GHGRP data are sourced from EPA's Envirofacts API For validation, the sum of facility releases by subpart are compared against reported U.S. totals by subpart and flow. The validation of some flows (HFC, HFE, and PFCs) are reported in carbon dioxide equivalents. Mixed reporting of these flows in the source data in units of mass or carbon dioxide equivalents results in validation issues.
NEI data are downloaded from the EPA Emissions Inventory System (EIS) Gateway and hosted on EPA Data Commons for access by StEWI. For validation, the sum of facility releases are compared against reported totals by flow. Validation is only available for triennial datasets.
RCRAInfo data are sourced from the Public Data Files For validation, the sum of facility waste generation are compared against reported state totals as calculated for the National Biennial Report.
TRI data are sourced from the Basic Plus Data files For validation, the sum of facility releases are compared to national totals by flow from the TRI Explorer.
stewicombo
module combines inventory data from within and across selected inventories by matching facilities in the Facility Registry Service and
chemical flows using the Substance Registry Service.
If the remove_overlap
parameter is set to True (default), stewicombo
combines records using the following default logic:
- Records that share a common compartment, SRS ID and FRS ID within an inventory are summed.
- Records that share a common compartment, SRS ID and FRS ID across an inventory are assessed by compartment preference (see
INVENTORY_PREFERENCE_BY_COMPARTMENT
). - Additional steps are taken to avoid overlap of:
- nutrient flow releases to water between the TRI and DMR
- particulate matter releases to air reflecting PM < 10 and PM < 2.5 in the NEI
- Volatile Organic Compound (VOC) releases to air for individually reported VOCs and grouped VOCs
Install a release directly from github using pip. From a command line interface, run:
pip install git+https://github.com/USEPA/[email protected]#egg=StEWI
where you can replace 'v1.1.0' with the version you wish to use under Releases.

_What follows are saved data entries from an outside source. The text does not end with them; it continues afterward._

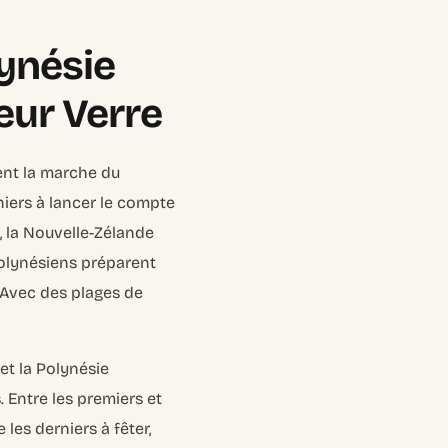
lynésie
Leur Verre
ent la marche du
niers à lancer le compte
, la Nouvelle-Zélande
Polynésiens préparent
 Avec des plages de
et la Polynésie
 Entre les premiers et
 les derniers à fêter,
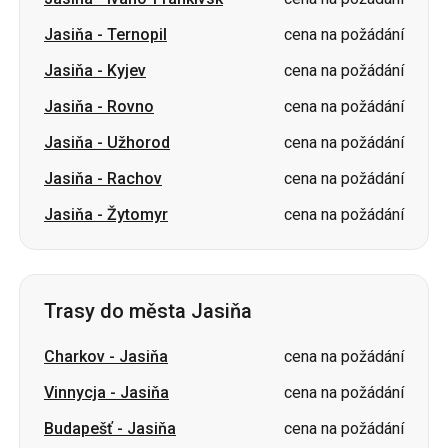
Jasiňa
-
Rovno
cena na požádání
Jasiňa
-
Užhorod
cena na požádání
Jasiňa
-
Rachov
cena na požádání
Jasiňa
-
Žytomyr
cena na požádání
Trasy do města Jasiňa
Charkov
-
Jasiňa
cena na požádání
Vinnycja
-
Jasiňa
cena na požádání
Budapešť
-
Jasiňa
cena na požádání
Ivano-Frankivsk
-
Jasiňa
cena na požádání
Ternopil
-
Jasiňa
cena na požádání
Kyjev
-
Jasiňa
cena na požádání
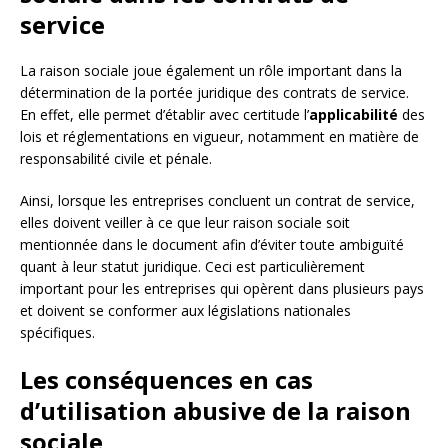
service
La raison sociale joue également un rôle important dans la
détermination de la portée juridique des contrats de service.
En effet, elle permet d’établir avec certitude l’
applicabilité
des
lois et réglementations en vigueur, notamment en matière de
responsabilité civile et pénale.
Ainsi, lorsque les entreprises concluent un contrat de service,
elles doivent veiller à ce que leur raison sociale soit
mentionnée dans le document afin d’éviter toute ambiguïté
quant à leur statut juridique. Ceci est particulièrement
important pour les entreprises qui opèrent dans plusieurs pays
et doivent se conformer aux législations nationales
spécifiques.
Les conséquences en cas
d’utilisation abusive de la raison
sociale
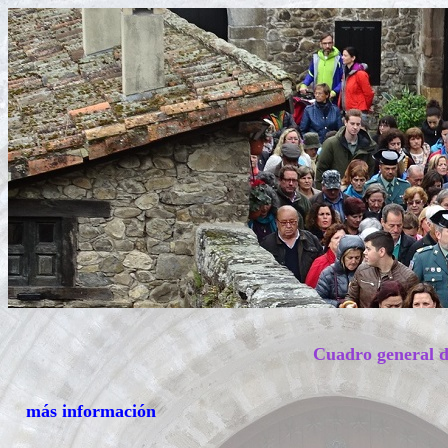
Cuadro general d
más información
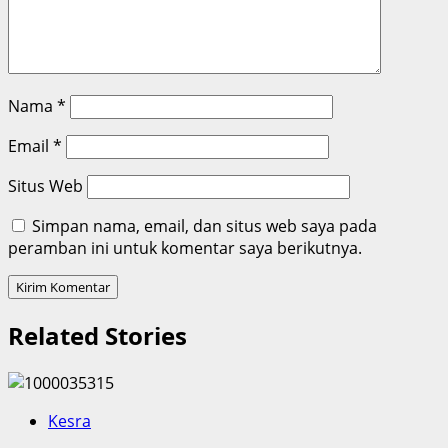
Nama
*
Email
*
Situs Web
Simpan nama, email, dan situs web saya pada
peramban ini untuk komentar saya berikutnya.
Related Stories
Kesra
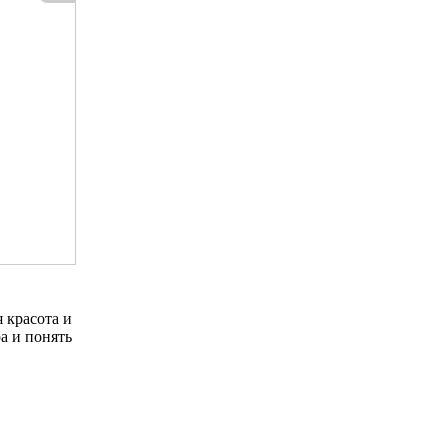
я красота и
а и понять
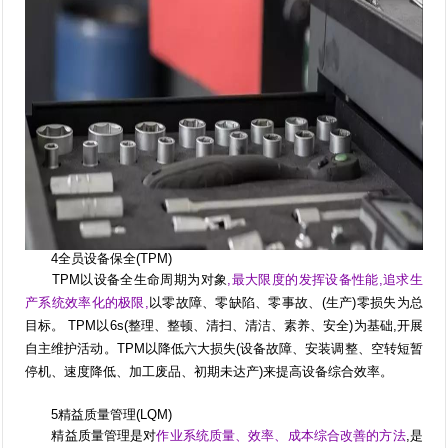
4全员设备保全(TPM)
TPM以设备全生命周期为对象
,最大限度的发挥设备性能,追求生
产系统效率化的极限,
以零故障、零缺陷、零事故、(生产)零损失为总
目标。 TPM以6s(整理、整顿、清扫、清洁、素养、安全)为基础,开展
自主维护活动。TPM以降低六大损失(设备故障、安装调整、空转短暂
停机、速度降低、加工废品、初期未达产)来提高设备综合效率。
5精益质量管理(LQM)
精益质量管理是对
作业系统质量、效率、成本综合改善的方法
,是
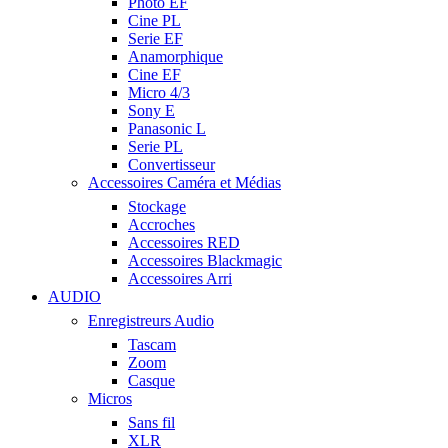
Photo EF
Cine PL
Serie EF
Anamorphique
Cine EF
Micro 4/3
Sony E
Panasonic L
Serie PL
Convertisseur
Accessoires Caméra et Médias
Stockage
Accroches
Accessoires RED
Accessoires Blackmagic
Accessoires Arri
AUDIO
Enregistreurs Audio
Tascam
Zoom
Casque
Micros
Sans fil
XLR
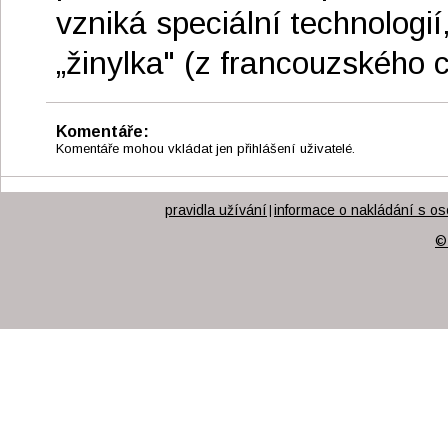
vzniká speciální technologi
„žinylka" (z francouzského c
Komentáře:
Komentáře mohou vkládat jen přihlášení uživatelé.
pravidla užívání
informace o nakládání s os
|
©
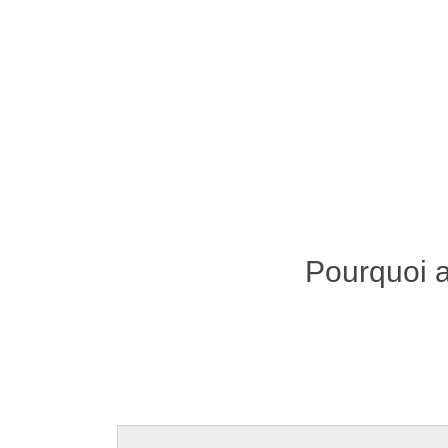
Pourquoi a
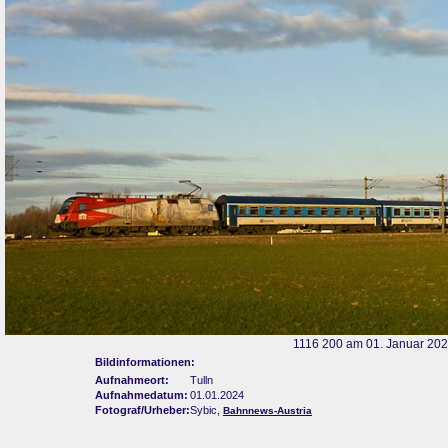
1116 200 am 01. Januar 2024
Bildinformationen:
Aufnahmeort:
Tulln
Aufnahmedatum:
01.01.2024
Fotograf/Urheber:
Sybic,
Bahnnews-Austria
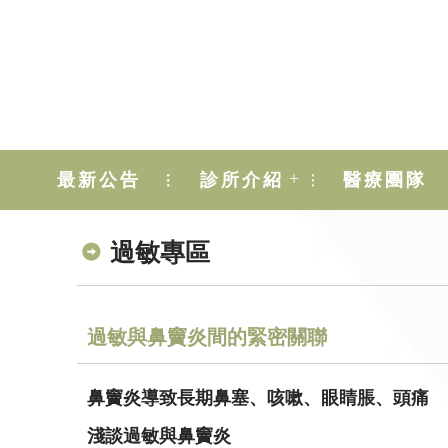
+
最新公告
診所介紹
醫療團隊
過敏專區
過敏與鼻竇炎間的緊密關聯
鼻竇炎導致長期鼻塞、咳嗽、眼睛脹、頭痛
淺談過敏與鼻竇炎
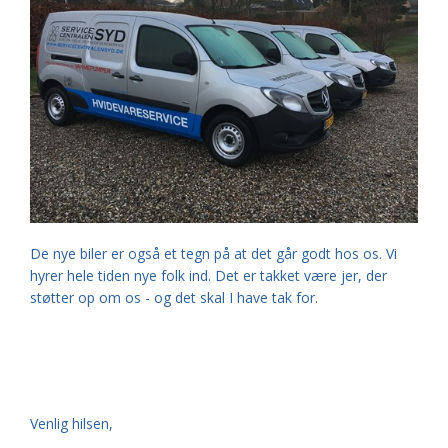
De nye biler er også et tegn på at det går godt hos os. Vi
hyrer hele tiden nye folk ind. Det er takket være jer, der
støtter op om os - og det skal I have tak for.
Venlig hilsen,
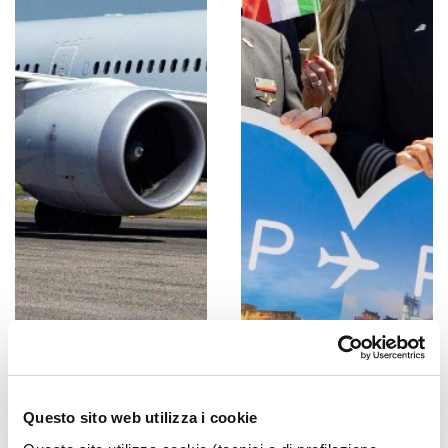
Questo sito web utilizza i cookie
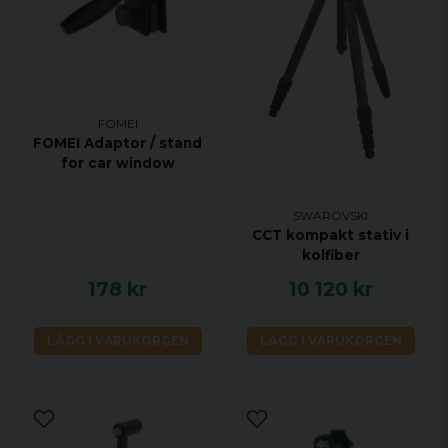
FOMEI
FOMEI Adaptor / stand
for car window
SWAROVSKI
CCT kompakt stativ i
kolfiber
178 kr
10 120 kr
LÄGG I VARUKORGEN
LÄGG I VARUKORGEN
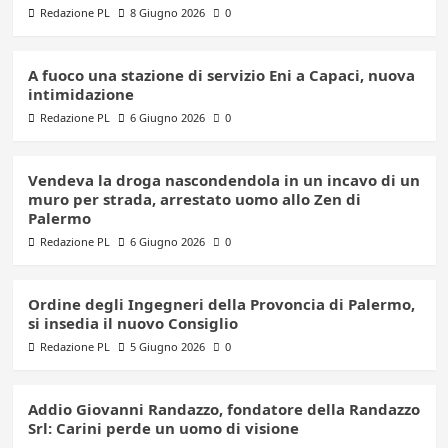
Redazione PL
8 Giugno 2026
0
A fuoco una stazione di servizio Eni a Capaci, nuova
intimidazione
Redazione PL
6 Giugno 2026
0
Vendeva la droga nascondendola in un incavo di un
muro per strada, arrestato uomo allo Zen di
Palermo
Redazione PL
6 Giugno 2026
0
Ordine degli Ingegneri della Provoncia di Palermo,
si insedia il nuovo Consiglio
Redazione PL
5 Giugno 2026
0
Addio Giovanni Randazzo, fondatore della Randazzo
Srl: Carini perde un uomo di visione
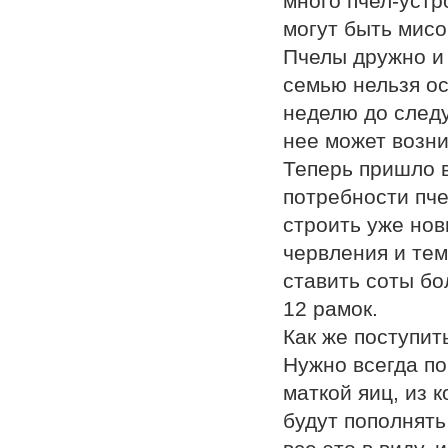
много пчел-устр
могут быть мисо
Пчелы дружно и 
семью нельзя ос
неделю до следу
нее может возни
Теперь пришло 
потребности пче
строить уже нов
червления и тем
ставить соты бо
12 рамок.
Как же поступит
Нужно всегда по
маткой яиц, из 
будут пополнять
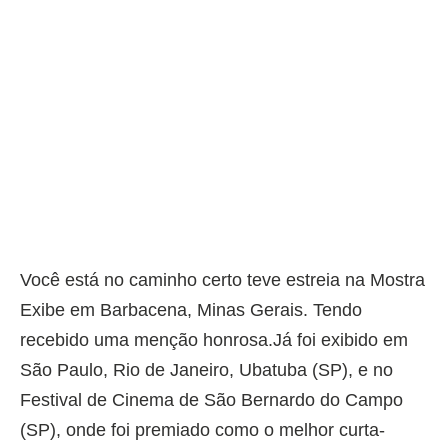
Você está no caminho certo teve estreia na Mostra
Exibe em Barbacena, Minas Gerais. Tendo
recebido uma menção honrosa.Já foi exibido em
São Paulo, Rio de Janeiro, Ubatuba (SP), e no
Festival de Cinema de São Bernardo do Campo
(SP), onde foi premiado como o melhor curta-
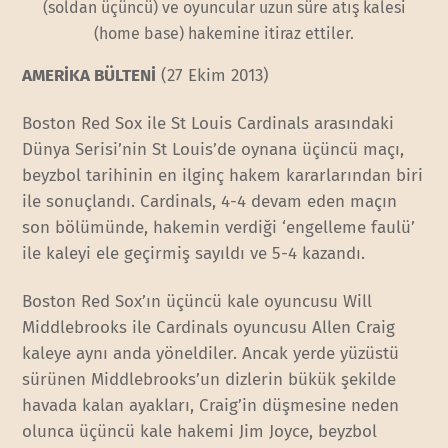
(soldan üçüncü) ve oyuncular uzun süre atış kalesi
(home base) hakemine itiraz ettiler.
AMERİKA BÜLTENİ
(27 Ekim 2013)
Boston Red Sox ile St Louis Cardinals arasındaki
Dünya Serisi’nin St Louis’de oynana üçüncü maçı,
beyzbol tarihinin en ilginç hakem kararlarından biri
ile sonuçlandı. Cardinals, 4-4 devam eden maçın
son bölümünde, hakemin verdiği ‘engelleme faulü’
ile kaleyi ele geçirmiş sayıldı ve 5-4 kazandı.
Boston Red Sox’ın üçüncü kale oyuncusu Will
Middlebrooks ile Cardinals oyuncusu Allen Craig
kaleye aynı anda yöneldiler. Ancak yerde yüzüstü
sürünen Middlebrooks’un dizlerin bükük şekilde
havada kalan ayakları, Craig’in düşmesine neden
olunca üçüncü kale hakemi Jim Joyce, beyzbol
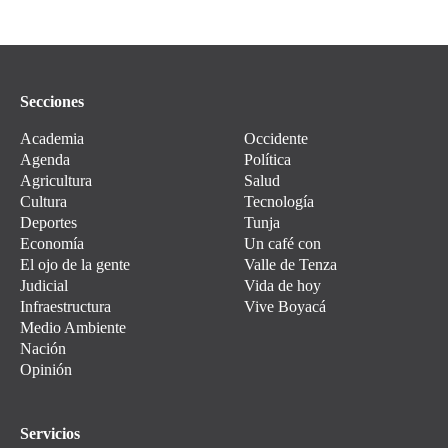
Secciones
Academia
Occidente
Agenda
Política
Agricultura
Salud
Cultura
Tecnología
Deportes
Tunja
Economía
Un café con
El ojo de la gente
Valle de Tenza
Judicial
Vida de hoy
Infraestructura
Vive Boyacá
Medio Ambiente
Nación
Opinión
Servicios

Alternatively, to install from the most current point on the repository:
git clone https://github.com/USEPA/standardizedinventories.git
cd standardizedinventories
pip install . # or pip install -e . for devs
In order to enable calculation and assignment of urban/rural secondary contexts, please refer to
esupy's README.md for installation instructions,
which may require a copy of the env_sec_ctxt.yaml
file included here.
Output of StEWI can be accessed for selected releases without having to run StEWI. See the Data Product Links page for direct links to StEWI output files in Apache parquet format.
See the Wiki for instructions on installation and use and for citation and contact information.
The United States Environmental Protection Agency (EPA) GitHub project code is provided on an "as is" basis and the user assumes responsibility for its use. EPA has relinquished control of the information and no longer has responsibility to protect the integrity , confidentiality, or availability of the information. Any reference to specific commercial products, processes, or services by service mark, trademark, manufacturer, or otherwise, does not constitute or imply their endorsement, recommendation or favoring by EPA. The EPA seal and logo shall not be used in any manner to imply endorsement of any commercial product or activity by EPA or the United States Government.